Last week the U.S. Justice Department filed a court brief with the Court of Appeals arguing that the Department of Labor’s fiduciary rule, also called the conflict of interest rule, should be upheld, with the exception of allowing class-action lawsuits to be filed under the best-interest contract exemption.
The first phase of the rule, which requires that financial advisors act in the best interests of their clients, was rolled out last month. The rule also gives clients the right to file class-action lawsuits against firms that ignore the rule.
The hotly contested rule is far from final. The DOL is revising it and is asking for public feedback on what parts of the rule should be revised, if at all, and whether the January 1, 2018 applicability date should be delayed.
According to the Economic Policy Institute, every year, retirement savers lose $17 billion acting on advice from financial advisors who have conflicts of interest. Choosing a financial advisor is akin to selecting doctor, it’s not to be done casually.
Linda Sherry, director of national priorities for Consumer Action, weighs in on the issue, “The fiduciary rule is a win-win for consumers, as well as the banks and brokerages that serve retirement account customers. Consumer Action doesn’t see any downsides, and in fact, we are mystified as to why any firm would want to recommend retirement account investments that are not in the investor’s best interests.”
She points out why the rule is important, “Much of consumers hard-earned savings are wasted by unnecessary fees and commissions and predatory products. The higher the fees and commissions, the less of a person’s money is going to compounded investment earnings. This has a very negative effect on returns over time. It means that people who are doing their best to save for retirement might end up needing taxpayer support in their old age instead of having enough of their savings to see them through their lives.”

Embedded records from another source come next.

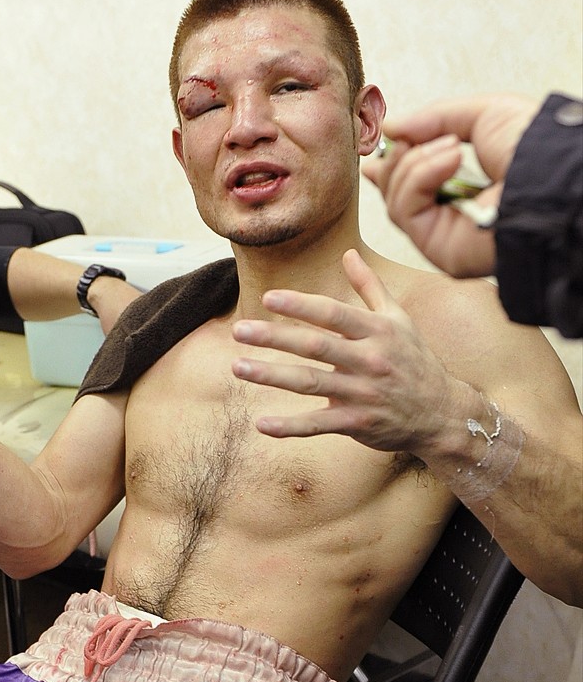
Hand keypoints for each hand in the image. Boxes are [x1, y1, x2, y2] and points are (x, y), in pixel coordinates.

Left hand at [231, 249, 451, 451]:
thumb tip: (348, 254)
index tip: (269, 297)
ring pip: (311, 383)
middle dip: (275, 337)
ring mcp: (364, 393)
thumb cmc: (415, 361)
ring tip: (239, 367)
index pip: (334, 314)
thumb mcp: (400, 320)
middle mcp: (371, 360)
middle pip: (316, 346)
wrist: (443, 413)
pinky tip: (262, 425)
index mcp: (378, 331)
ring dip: (272, 376)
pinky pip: (319, 425)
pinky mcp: (358, 423)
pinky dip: (290, 427)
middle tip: (239, 330)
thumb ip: (370, 288)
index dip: (301, 305)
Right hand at [362, 94, 538, 276]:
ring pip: (396, 200)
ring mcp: (443, 236)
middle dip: (398, 160)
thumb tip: (392, 128)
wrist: (550, 175)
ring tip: (452, 148)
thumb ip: (434, 118)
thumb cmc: (532, 147)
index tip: (382, 145)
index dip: (392, 166)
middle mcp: (451, 217)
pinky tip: (450, 162)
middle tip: (415, 139)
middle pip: (395, 193)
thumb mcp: (482, 114)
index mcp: (463, 190)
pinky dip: (419, 177)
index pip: (412, 185)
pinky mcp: (439, 250)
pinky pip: (404, 211)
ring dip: (415, 163)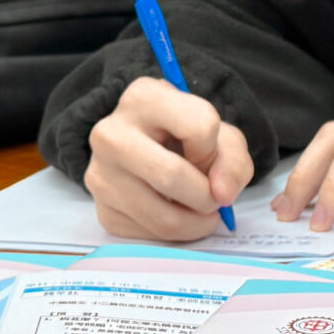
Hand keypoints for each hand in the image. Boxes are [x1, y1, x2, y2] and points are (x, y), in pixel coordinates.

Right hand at [84, 77, 256, 241]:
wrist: (147, 151)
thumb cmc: (185, 138)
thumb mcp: (220, 136)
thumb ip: (233, 161)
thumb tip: (221, 195)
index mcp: (143, 97)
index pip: (199, 126)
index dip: (213, 149)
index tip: (207, 154)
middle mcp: (110, 133)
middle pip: (172, 176)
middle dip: (207, 196)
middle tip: (214, 198)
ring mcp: (100, 174)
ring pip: (162, 217)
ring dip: (196, 222)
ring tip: (201, 210)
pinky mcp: (103, 211)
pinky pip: (150, 235)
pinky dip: (175, 232)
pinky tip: (174, 212)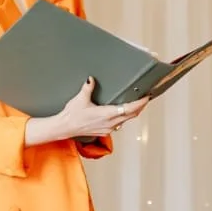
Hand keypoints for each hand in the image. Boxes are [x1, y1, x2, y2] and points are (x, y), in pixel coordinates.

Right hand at [25, 80, 147, 147]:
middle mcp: (110, 123)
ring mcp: (108, 129)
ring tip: (137, 104)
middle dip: (140, 107)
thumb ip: (88, 88)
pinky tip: (123, 112)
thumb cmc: (72, 115)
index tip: (147, 97)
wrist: (65, 128)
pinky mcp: (104, 131)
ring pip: (126, 120)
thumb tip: (91, 79)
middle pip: (131, 115)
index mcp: (107, 114)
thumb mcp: (80, 99)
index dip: (140, 103)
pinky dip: (124, 117)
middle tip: (145, 98)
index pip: (129, 109)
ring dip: (132, 112)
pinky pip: (119, 124)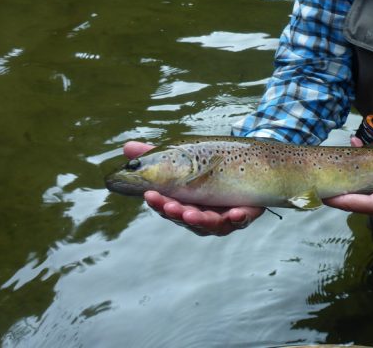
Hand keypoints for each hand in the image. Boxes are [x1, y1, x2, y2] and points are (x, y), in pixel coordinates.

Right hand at [123, 141, 264, 235]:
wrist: (245, 168)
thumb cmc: (207, 170)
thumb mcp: (184, 159)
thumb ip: (158, 155)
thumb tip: (127, 147)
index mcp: (184, 202)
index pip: (167, 206)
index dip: (159, 203)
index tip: (151, 195)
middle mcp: (201, 214)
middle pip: (187, 218)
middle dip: (177, 213)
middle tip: (171, 206)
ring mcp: (222, 217)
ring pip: (211, 224)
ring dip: (202, 220)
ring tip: (193, 213)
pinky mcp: (243, 215)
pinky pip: (240, 221)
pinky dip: (237, 218)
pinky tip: (234, 213)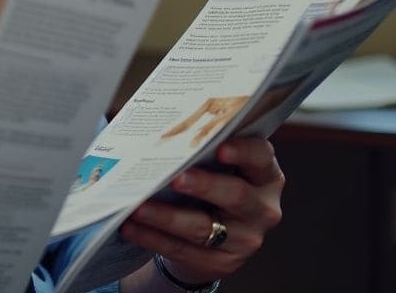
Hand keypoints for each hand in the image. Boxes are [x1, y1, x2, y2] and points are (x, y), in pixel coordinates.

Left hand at [120, 137, 283, 282]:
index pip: (261, 158)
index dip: (243, 151)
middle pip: (236, 195)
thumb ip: (200, 149)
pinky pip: (183, 249)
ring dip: (166, 216)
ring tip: (137, 206)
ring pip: (204, 227)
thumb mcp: (216, 166)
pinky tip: (131, 227)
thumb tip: (159, 132)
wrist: (212, 234)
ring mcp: (245, 239)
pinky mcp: (222, 262)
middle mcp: (262, 208)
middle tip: (174, 178)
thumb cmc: (210, 183)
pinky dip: (153, 237)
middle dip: (204, 185)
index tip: (219, 147)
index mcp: (265, 176)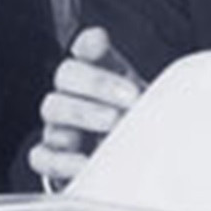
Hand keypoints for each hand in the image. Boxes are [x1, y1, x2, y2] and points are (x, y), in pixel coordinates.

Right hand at [28, 27, 144, 188]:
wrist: (129, 168)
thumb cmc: (138, 130)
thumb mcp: (151, 107)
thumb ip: (158, 93)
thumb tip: (168, 94)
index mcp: (100, 75)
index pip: (86, 48)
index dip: (90, 43)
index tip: (101, 43)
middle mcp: (73, 95)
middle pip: (67, 73)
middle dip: (98, 82)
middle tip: (130, 98)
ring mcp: (57, 126)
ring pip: (53, 107)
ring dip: (83, 114)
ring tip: (113, 125)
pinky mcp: (50, 159)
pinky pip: (42, 155)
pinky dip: (61, 159)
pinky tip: (86, 163)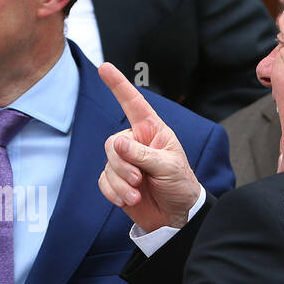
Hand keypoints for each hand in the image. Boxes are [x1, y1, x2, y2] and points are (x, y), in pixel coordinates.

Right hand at [96, 63, 200, 231]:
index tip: (104, 67)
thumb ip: (143, 154)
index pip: (133, 103)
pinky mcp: (116, 181)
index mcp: (152, 131)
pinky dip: (114, 192)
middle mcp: (135, 143)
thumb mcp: (168, 166)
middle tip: (139, 180)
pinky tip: (128, 200)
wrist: (176, 215)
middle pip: (113, 143)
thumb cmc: (180, 184)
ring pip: (108, 164)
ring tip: (137, 194)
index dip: (118, 85)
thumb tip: (117, 144)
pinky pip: (104, 181)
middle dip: (123, 164)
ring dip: (121, 182)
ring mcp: (125, 162)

Furthermore, she says, “The rule was written with a big out to allow companies to continue in the same vein they always have if they wish to collect commissions, revenue sharing, or other types of compensation—by meeting specific requirements and entering into a contract with the client. (BIC exemption). Of course, even this is not acceptable to the industry, which complains that the best interest contract exemption is still too much of a burden. Boo-hoo!”
But there is another side to the story. “From the standpoint of small, community banks, we’re opposed the rule,” says Chris Cole, executive vice president and senior regulator counsel for the Independent Community Bankers Association.
He explains, “Many of our guys work in the wealth management division with commissioned-based accounts in the $100,000-$300,000 range,” and find the rule onerous. “Some of our guys have gotten out of the market of offering advisory services. Too much regulation means the end of services. Just like a lot banks got of mortgages because of Dodd-Frank.”
Bank board of directors, no doubt, are already grappling with what the rule could potentially mean in terms of compliance, employee and legal issues.